▶ EXERCISE REQUIREMENTS
Copy out the listing in full, exactly as written, but not its pictures.

▶ DATA PROVIDED
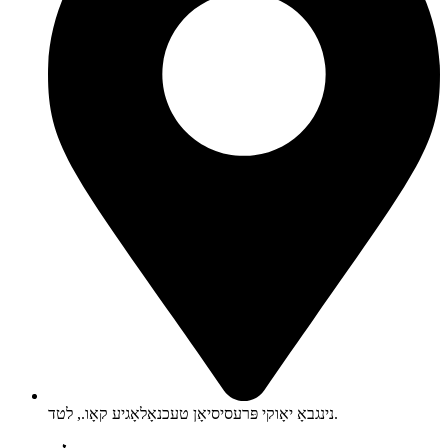
נינגבאָ יאָוקי פּרעסיסיאָן טעכנאָלאָגיע קאָו., לטד.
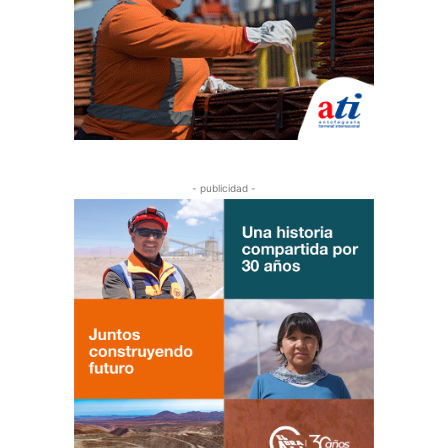
- publicidad -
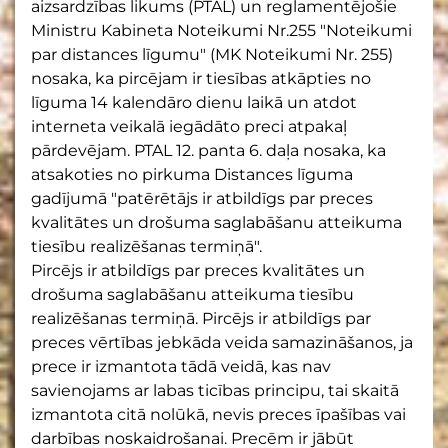
aizsardzības likums (PTAL) un reglamentējošie
Ministru Kabineta Noteikumi Nr.255 "Noteikumi
par distances līgumu" (MK Noteikumi Nr. 255)
nosaka, ka pircējam ir tiesības atkāpties no
līguma 14 kalendāro dienu laikā un atdot
interneta veikalā iegādāto preci atpakaļ
pārdevējam. PTAL 12. panta 6. daļa nosaka, ka
atsakoties no pirkuma Distances līguma
gadījumā "patērētājs ir atbildīgs par preces
kvalitātes un drošuma saglabāšanu atteikuma
tiesību realizēšanas termiņā".
Pircējs ir atbildīgs par preces kvalitātes un
drošuma saglabāšanu atteikuma tiesību
realizēšanas termiņā. Pircējs ir atbildīgs par
preces vērtības jebkāda veida samazināšanos, ja
prece ir izmantota tādā veidā, kas nav
savienojams ar labas ticības principu, tai skaitā
izmantota citā nolūkā, nevis preces īpašības vai
darbības noskaidrošanai. Precēm ir jābūt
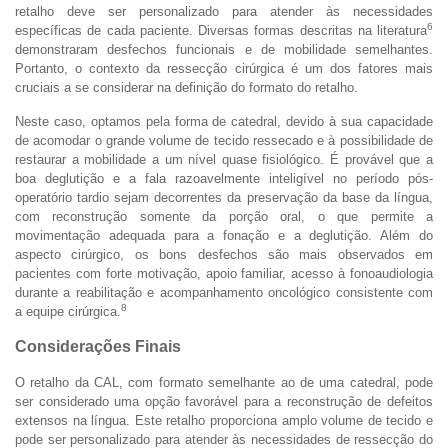
retalho deve ser personalizado para atender às necessidades
6
específicas de cada paciente. Diversas formas descritas na literatura
demonstraram desfechos funcionais e de mobilidade semelhantes.
Portanto, o contexto da ressecção cirúrgica é um dos fatores mais
cruciais a se considerar na definição do formato do retalho.
Neste caso, optamos pela forma de catedral, devido à sua capacidade
de acomodar o grande volume de tecido ressecado e à possibilidade de
restaurar a mobilidade a um nível quase fisiológico. É provável que a
boa deglutição e a fala razoavelmente inteligível no período pós-
operatório tardio sejam decorrentes da preservação da base da língua,
com reconstrução somente da porção oral, o que permite a
movimentação adequada para a fonação e a deglutição. Além do
aspecto cirúrgico, os bons desfechos são mais observados em
pacientes com forte motivação, apoio familiar, acesso à fonoaudiologia
durante a reabilitação e acompanhamento oncológico consistente com
8
a equipe cirúrgica.
Considerações Finais
O retalho da CAL, com formato semelhante ao de uma catedral, pode
ser considerado uma opção favorável para a reconstrução de defeitos
extensos na língua. Este retalho proporciona amplo volume de tecido e
pode ser personalizado para atender às necessidades de ressecção do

▶ EXPECTED ANSWER
נינגבאָ יאָוקי פּרעסיסיאָן טעכנאָלאָגיע קאָו., לטד.
- publicidad -
aizsardzības likums (PTAL) un reglamentējošie
Ministru Kabineta Noteikumi Nr.255 "Noteikumi
par distances līgumu" (MK Noteikumi Nr. 255)
nosaka, ka pircējam ir tiesības atkāpties no
līguma 14 kalendāro dienu laikā un atdot
interneta veikalā iegādāto preci atpakaļ
pārdevējam. PTAL 12. panta 6. daļa nosaka, ka
atsakoties no pirkuma Distances līguma
gadījumā "patērētājs ir atbildīgs par preces
kvalitātes un drošuma saglabāšanu atteikuma
tiesību realizēšanas termiņā".
Pircējs ir atbildīgs par preces kvalitātes un
drošuma saglabāšanu atteikuma tiesību
realizēšanas termiņā. Pircējs ir atbildīgs par
preces vērtības jebkāda veida samazināšanos, ja
prece ir izmantota tādā veidā, kas nav
savienojams ar labas ticības principu, tai skaitā
izmantota citā nolūkā, nevis preces īpašības vai
darbības noskaidrošanai. Precēm ir jābūt
retalho deve ser personalizado para atender às necessidades
6
específicas de cada paciente. Diversas formas descritas na literatura
demonstraram desfechos funcionais e de mobilidade semelhantes.
Portanto, o contexto da ressecção cirúrgica é um dos fatores mais
cruciais a se considerar na definição do formato do retalho.
Neste caso, optamos pela forma de catedral, devido à sua capacidade
de acomodar o grande volume de tecido ressecado e à possibilidade de
restaurar a mobilidade a um nível quase fisiológico. É provável que a
boa deglutição e a fala razoavelmente inteligível no período pós-
operatório tardio sejam decorrentes da preservação da base da língua,
com reconstrução somente da porção oral, o que permite a
movimentação adequada para a fonação e a deglutição. Além do
aspecto cirúrgico, os bons desfechos são mais observados em
pacientes com forte motivação, apoio familiar, acesso à fonoaudiologia
durante a reabilitação e acompanhamento oncológico consistente com
8
a equipe cirúrgica.
Considerações Finais
O retalho da CAL, com formato semelhante ao de uma catedral, pode
ser considerado uma opção favorável para a reconstrução de defeitos
extensos na língua. Este retalho proporciona amplo volume de tecido e
pode ser personalizado para atender às necessidades de ressecção do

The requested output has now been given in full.